Swinging, they had come back, easing up close aboard her to windward and blanketing her sails. When no one came on deck then, with the headway off her and the mainsail slatting idly as she came about, they had acknowledged there was something ominous about it. Backing down fast on the engines to remain there and hold her captive, they had put over the work boat to investigate. There was no need to launch a lifeboat. It had been flat calm for days, and the slight breeze which had sprung up in the afternoon was scarcely enough to ripple the gently heaving pastures of the Gulf.
Freya, of San Juan, P.R., it said under her stern, and the master of the tanker studied her curiously while he waited for the mate to come back to the bridge. She was a long way from home. He wondered what she was doing this far to the westward, in the Gulf of Mexico, and why a small boat from Spanish Puerto Rico should have been named after a Norse goddess.
The mate came up on the bridge carrying the big ledger and the satchel. “Sick?” the captain asked. “Or dead?”
“Gone,” the mate said, with the air of a man who has been talking to ghosts without believing in them. “Just gone. Like that. Remember the Celeste?
“Two of ‘em, as near as I can figure it,” he went on, sketching it tersely. “A man and a woman. One or both of ‘em was there not over an hour ago.”
“Well, as soon as you get that line on her we’d better go back and see,” the captain said. “Anything in the log?”
“Gibberish,” the older man replied. He passed over the book, and then the satchel. “Take a gander in that, Cap. Whatever was botherin’ ‘em, it wasn’t financial trouble.”
The captain pursed his lips in a silent whistle as he opened the bag to stare briefly and incredulously at the bundles of currency. He looked outward at the Freya, where the men were making the towline fast, and frowned thoughtfully. Then he opened the big journal at the page the mate indicated and read the last entry.
He frowned again.
The rapture . . . the rapture.
Something nudged gently at his mind. He groped for it, and found it. He was a studious and reflective seafaring man who had read Conrad, and the thing which had struck him was the odd, reverse-English similarity to Kurtz’s agonized death cry in The Heart of Darkness . “The horror. The horror.”
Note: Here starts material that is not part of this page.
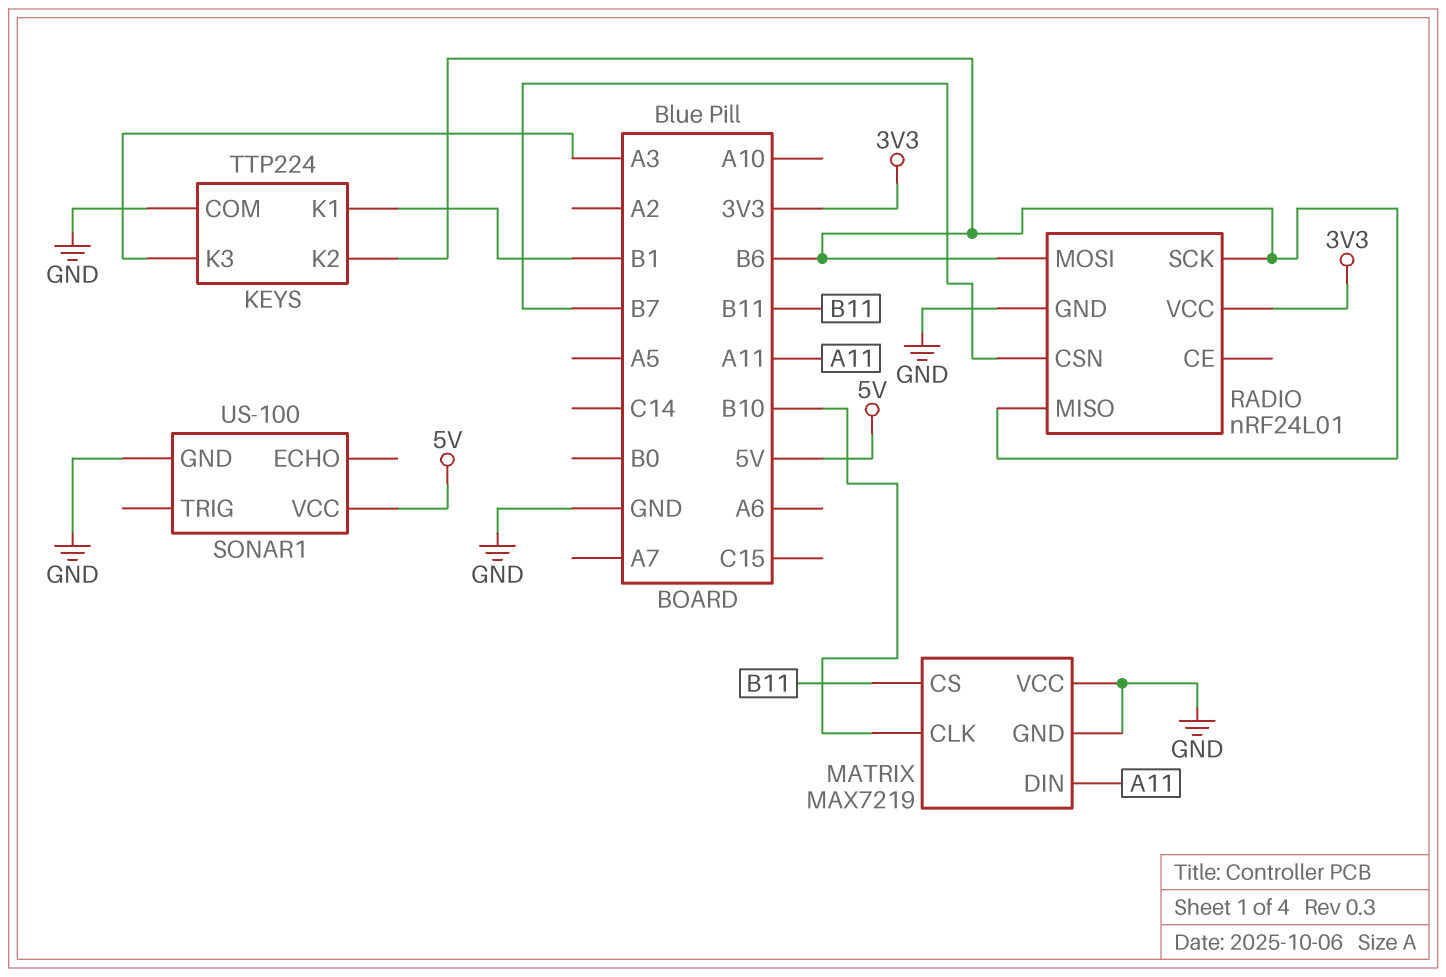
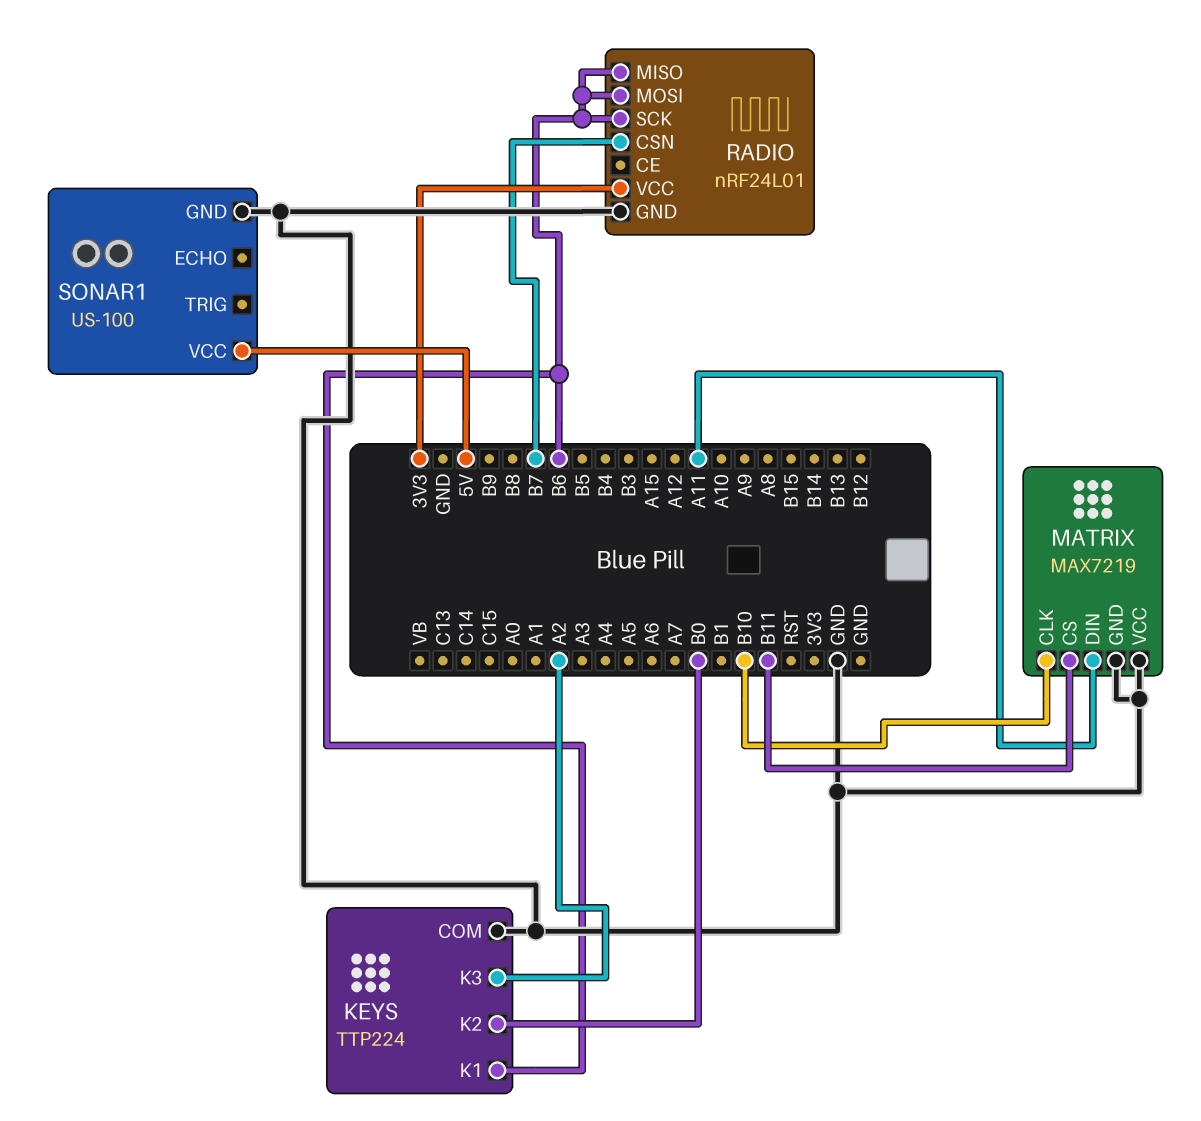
KEYS pin K1: B1 -> B6
KEYS pin K2: B6 -> B0
KEYS pin K3: A3 -> A2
Flipping back, he hurriedly read the last five or six pages of the handwritten journal. Then he closed it gently and walked to the wing of the bridge to stand looking down.
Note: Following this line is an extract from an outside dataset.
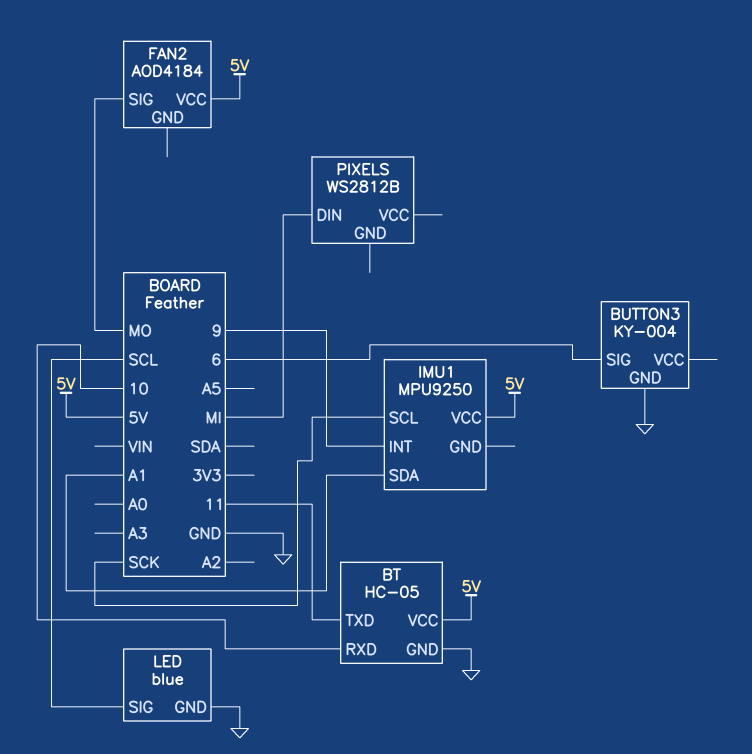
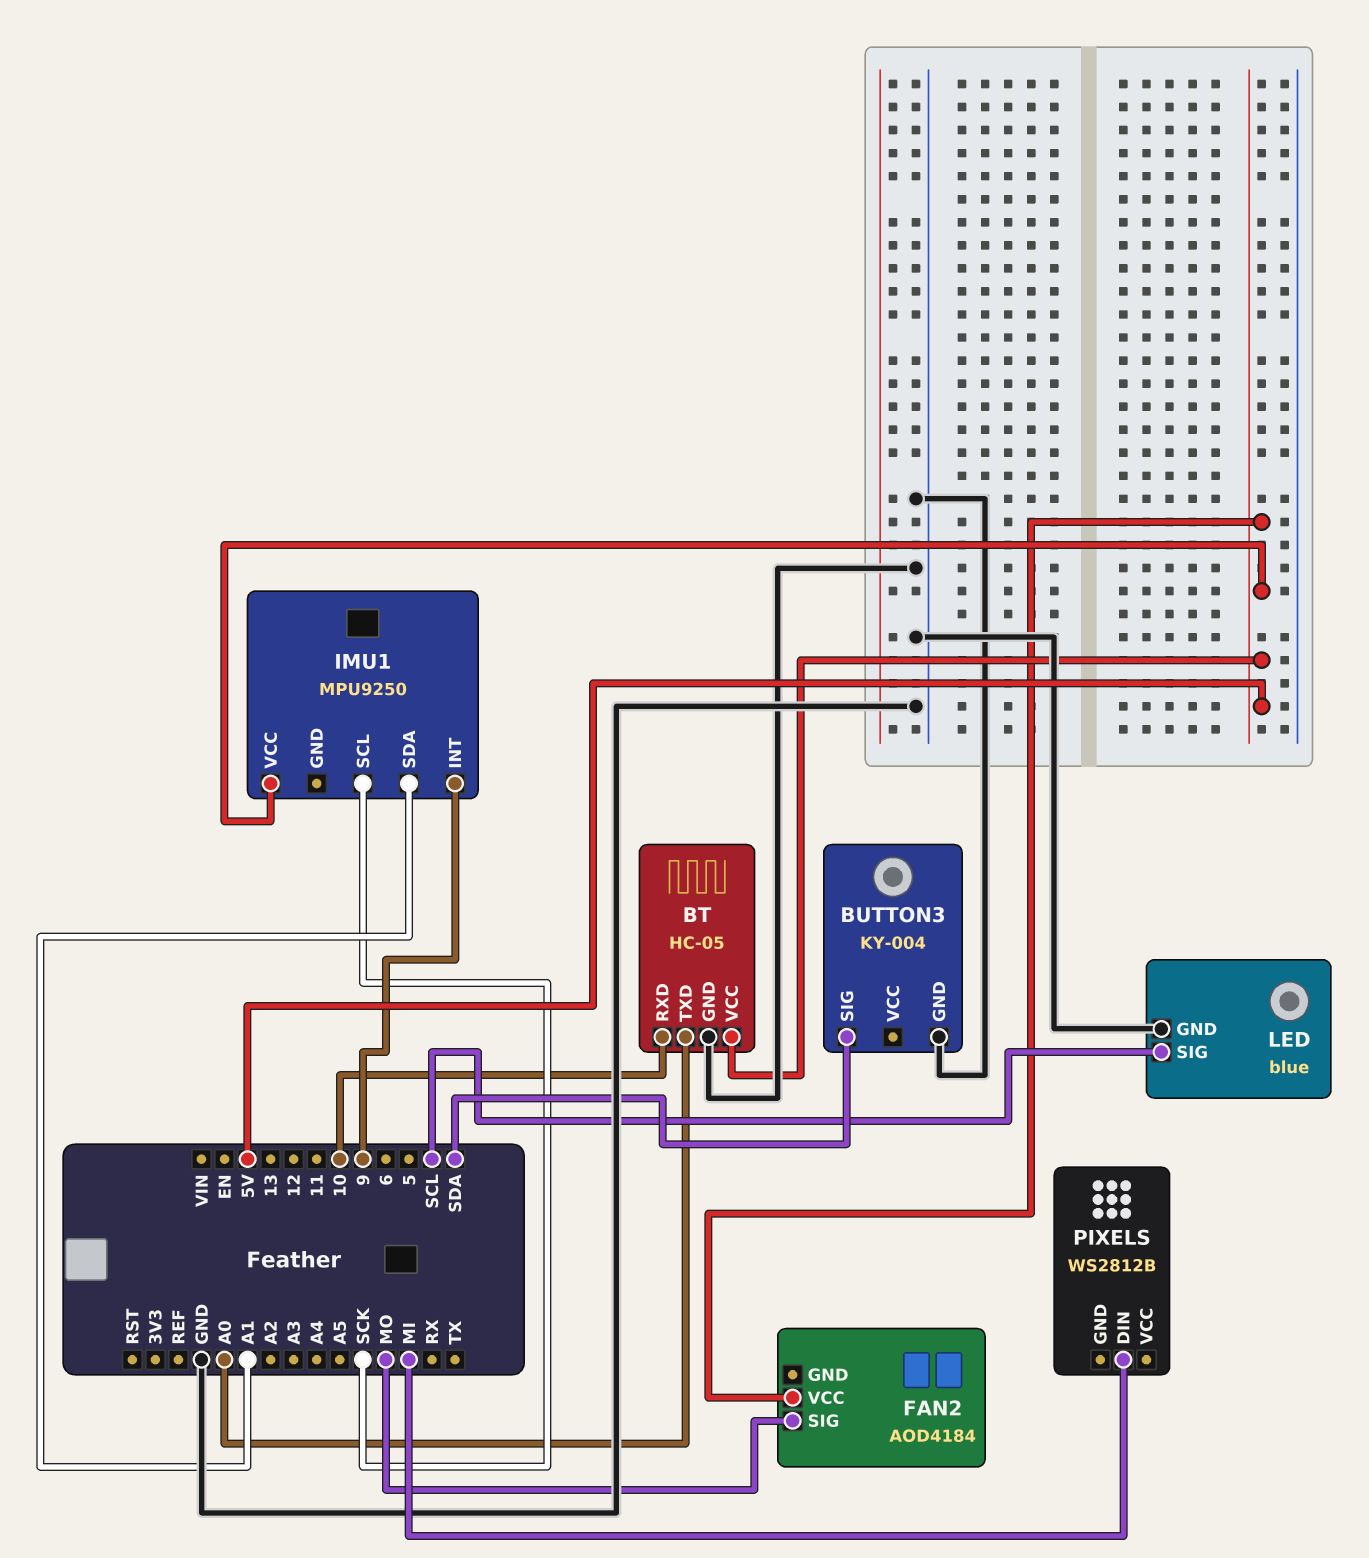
BT pin TXD: 11 -> A0
BUTTON3 pin SIG: 6 -> SDA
“When you get your men aboard,” he said slowly, “you can resume your course, Mr. Davidson.”
“We’re not going back?” the mate asked incredulously.
The captain shook his head. “There’s nothing to go back for.”
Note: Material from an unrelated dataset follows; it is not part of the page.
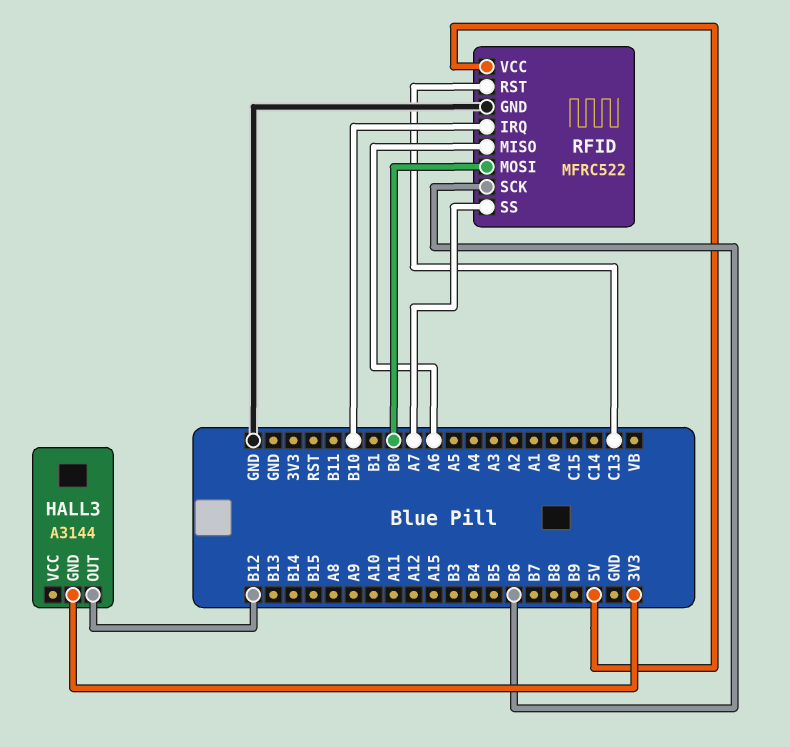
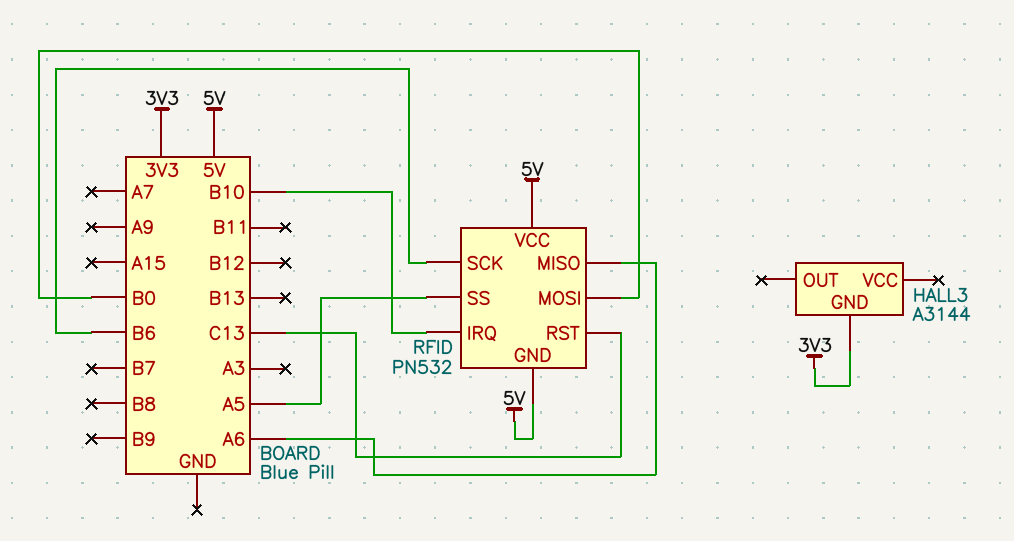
HALL3 pin OUT: B12 -> none
RFID: MFRC522 -> PN532
RFID pin GND: GND -> 5V
RFID pin SS: A7 -> A5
“But, Cap—That coffee was still warm. And she couldn’t have been logging over two knots. We might find ‘em.”
“No.” The captain gazed back over the flat surface of the sea that was red now in the afterglow. “No. You’d find nothing. Nothing at all.”
But in the end, of course, they did go back, with a lookout on the foremast with the big Navy glasses. They served the sea, and the sea demanded it. And they found nothing but the empty and darkening prairies of the Gulf.
When there was no longer any light at all and they had given up and resumed their course, the captain counted the money in the presence of two of the ship’s officers and locked it in the safe. It came to eighty-three thousand dollars. Then he sat down alone in his office and opened the journal again.
He pulled the long strand of ash-blond hair through his fingers and held it up to the light. Freya, he thought musingly; Freya, the Viking goddess of love . He wished now he had boarded the sloop himself. The mate was a superb sailor, and intelligent, with a sharp eye for detail and clues in a thing like this, but he wasn’t a particularly sensitive man.